Sharks facing extinction due to over fishing

MALAYSIA SUN

Shark catching is driving the animals to the brink of extinction, with one in three species critically endangered and around 73 million sharks caught and killed each year.

Sharks have been portrayed in popular culture as man-eating killing machines, leading to a substantial lack of public support for their protection, in comparison to the controversy surrounding whale or seal hunting.

Yet sharks accounted for just 6 deaths in 2010, meaning that humans kill around 12 million sharks for every human killed by one.

Advocacy groups are now calling for great protection for sharks, warning that the lack of an international law will see all shark species decimated within just a few decades.

“Some say we’ve past the turning point; I hope that is not the case,” says Matt Rand, director of the Pew Environment Group’s Global Shark Conservation Campaign.

Sharks are critical to the balance of the world’s marine eco systems, Matt Rand told CNN, pointing out that sharks have developed their role over the last 400 million years, making them essential to the preservation of the oceans.

According to the UN Food and Agriculture Organisation, as many as 70% of all fishing areas may have now been over-utilised, rendering shark populations devastated in those areas.

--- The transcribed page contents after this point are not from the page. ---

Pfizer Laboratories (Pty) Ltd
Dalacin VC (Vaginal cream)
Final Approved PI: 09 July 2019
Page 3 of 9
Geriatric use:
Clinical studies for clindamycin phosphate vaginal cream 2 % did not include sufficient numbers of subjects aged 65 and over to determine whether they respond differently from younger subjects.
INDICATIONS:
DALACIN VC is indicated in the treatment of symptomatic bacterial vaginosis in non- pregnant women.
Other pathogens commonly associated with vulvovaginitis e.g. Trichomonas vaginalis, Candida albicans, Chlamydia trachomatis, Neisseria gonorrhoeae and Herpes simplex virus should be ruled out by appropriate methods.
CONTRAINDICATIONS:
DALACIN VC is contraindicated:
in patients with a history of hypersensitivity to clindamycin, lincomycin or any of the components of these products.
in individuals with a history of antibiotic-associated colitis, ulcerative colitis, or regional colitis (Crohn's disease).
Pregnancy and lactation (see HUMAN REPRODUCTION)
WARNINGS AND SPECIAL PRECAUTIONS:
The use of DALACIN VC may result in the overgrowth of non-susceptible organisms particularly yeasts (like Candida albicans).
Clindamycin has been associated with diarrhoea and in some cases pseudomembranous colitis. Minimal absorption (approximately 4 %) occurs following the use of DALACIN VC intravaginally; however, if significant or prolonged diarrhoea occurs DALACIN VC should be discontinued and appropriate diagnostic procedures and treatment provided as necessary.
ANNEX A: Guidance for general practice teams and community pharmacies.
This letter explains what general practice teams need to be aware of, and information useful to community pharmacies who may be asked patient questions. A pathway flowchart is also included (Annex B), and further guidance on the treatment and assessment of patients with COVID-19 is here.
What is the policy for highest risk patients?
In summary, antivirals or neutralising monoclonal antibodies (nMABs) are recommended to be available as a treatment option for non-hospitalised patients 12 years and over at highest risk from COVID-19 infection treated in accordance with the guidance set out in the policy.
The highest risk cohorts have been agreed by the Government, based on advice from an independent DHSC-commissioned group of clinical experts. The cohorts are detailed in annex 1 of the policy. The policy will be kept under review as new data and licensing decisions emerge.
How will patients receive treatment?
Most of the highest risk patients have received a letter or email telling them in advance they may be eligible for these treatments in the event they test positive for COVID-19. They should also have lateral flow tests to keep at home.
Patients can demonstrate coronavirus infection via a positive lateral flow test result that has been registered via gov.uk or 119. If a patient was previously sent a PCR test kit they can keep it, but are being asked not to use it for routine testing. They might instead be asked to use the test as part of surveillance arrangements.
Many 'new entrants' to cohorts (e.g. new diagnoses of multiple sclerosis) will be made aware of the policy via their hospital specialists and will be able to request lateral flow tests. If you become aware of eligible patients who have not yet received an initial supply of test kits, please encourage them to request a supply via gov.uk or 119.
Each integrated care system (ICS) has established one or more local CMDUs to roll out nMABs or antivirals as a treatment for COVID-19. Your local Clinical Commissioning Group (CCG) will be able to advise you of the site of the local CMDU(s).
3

A sustainable management plan has been in place for the past ten years, but it has had little to no effect because international law requires that each country manage its own sustainability measures, which leaves many countries, such as India, Indonesia and Taiwan, open to do nothing.

Those countries that have implemented the management plan, such as Palau, Honduras and the Maldives are seeing growth in shark populations, which has led to a thriving shark tourism market in many coastal communities.

Scott Henderson of Conservation International believes that the over-fishing of sharks will have a hugely detrimental effect on the world’s oceans, disrupting the balance of many key marine species.

“Whether you care about sharks themselves, or the oceans they regulate, it’s in everyone’s interest to curb the massive overfishing of sharks that is putting oceans at risk,” he told CNN.